ALEXANDRIA, Va. — AT&T Corp. sued MCI on Tuesday seeking millions over allegations MCI routed long-distance calls through Canada as part of a scheme that forced AT&T to pay costly fees MCI should have paid to complete those calls.
The civil fraud and racketeering suit, filed in U.S. District Court in Virginia, mirrors charges already being investigated in a federal criminal probe that could derail MCI's bid to emerge from bankruptcy as early as this fall.
Prosecutors are also investigating charges by Verizon Communications and SBC Communications that MCI has disguised its calls as local traffic to avoid paying the fees that local telephone companies get for providing the connection between a long-distance network and a person's home.
The AT&T lawsuit contains new allegations that MCI sent calls through Canada even when the final destination was a local phone network in Phoenix owned by MCI. By doing so, MCI forced AT&T to pay fees that MCI " 'created' out of thin air," the lawsuit alleges.
MCI, which has rejected AT&T's earlier charges and defended its call-routing strategies as proper, said in a statement Tuesday that the lawsuit "is nothing more than AT&T trying to make headlines from something that is at best a commercial dispute that started weeks ago."
Filing the lawsuit in Virginia, where MCI recently moved its headquarters from Mississippi, will allow for a broader inquiry than would be permitted in bankruptcy court, where AT&T has leveled similar allegations against MCI.
MCI, formerly known as WorldCom, is trying to emerge from bankruptcy just a little more than a year after collapsing in an $11 billion accounting scandal.
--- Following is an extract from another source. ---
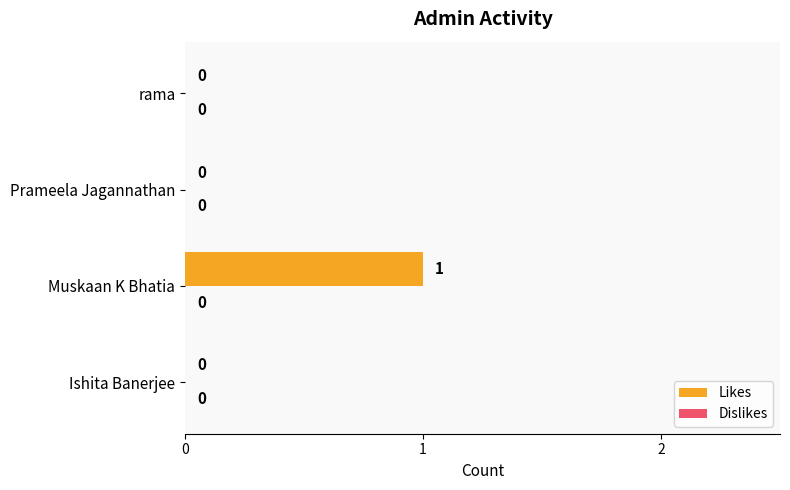

What is the greatest value displayed?

1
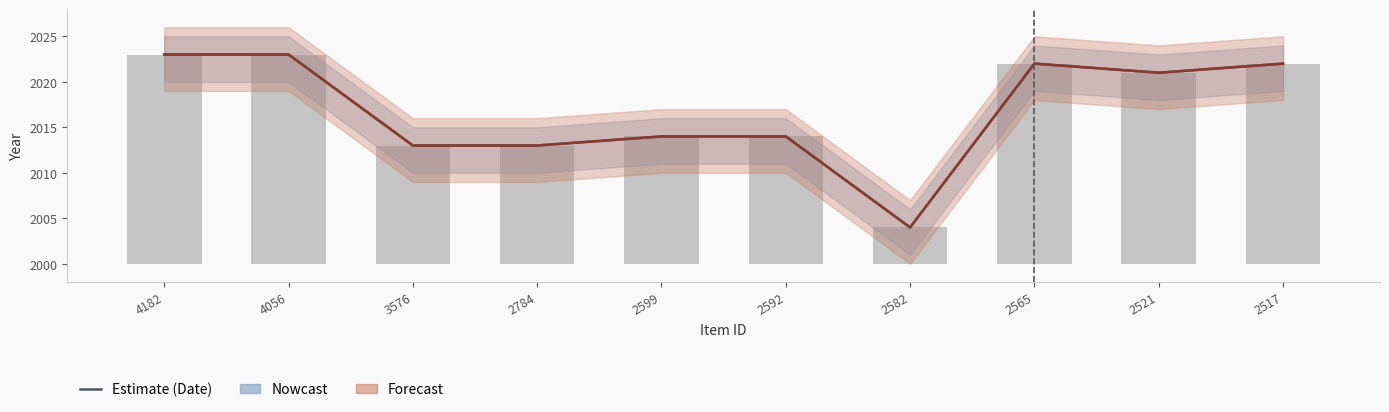

What is the value of the Dublin Core:Date Submitted bar at the 4th from the left?

2013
The new controversy over call routing has threatened to delay that effort.
The company says its accusers are merely trying to sabotage its bankruptcy reorganization.
In its lawsuit, AT&T claims it has a host of circumstantial evidence to prove MCI and another small carrier, Minneapolis-based Onvoy, engaged in a scheme they dubbed the "Canadian Gateway project."
MCI responded in its statement that, "Our internal review . . . has found nothing wrong in our dealings with Onvoy."
Typically, when an MCI subscriber makes a long-distance call, MCI must pay an access fee to the local company that owns the final connection to the dialed phone number. In many rural locations, where running a local phone system is less profitable, the access fee charged to long-distance companies can be particularly high.
Since AT&T has a contract with Bell Canada in which most of the Canadian company's U.S.-bound calls are routed onto AT&T's network, the local access fees for those completing those calls are paid by AT&T.
The lawsuit claims MCI conspired with Onvoy to route long-distance calls that originated in the United States through Canada, forcing AT&T to pay access fees that would have been billed to MCI if they had remained on MCI's vast U.S. network. The alleged conspiracy began on or before July 2001 and has continued through the present, according to the lawsuit.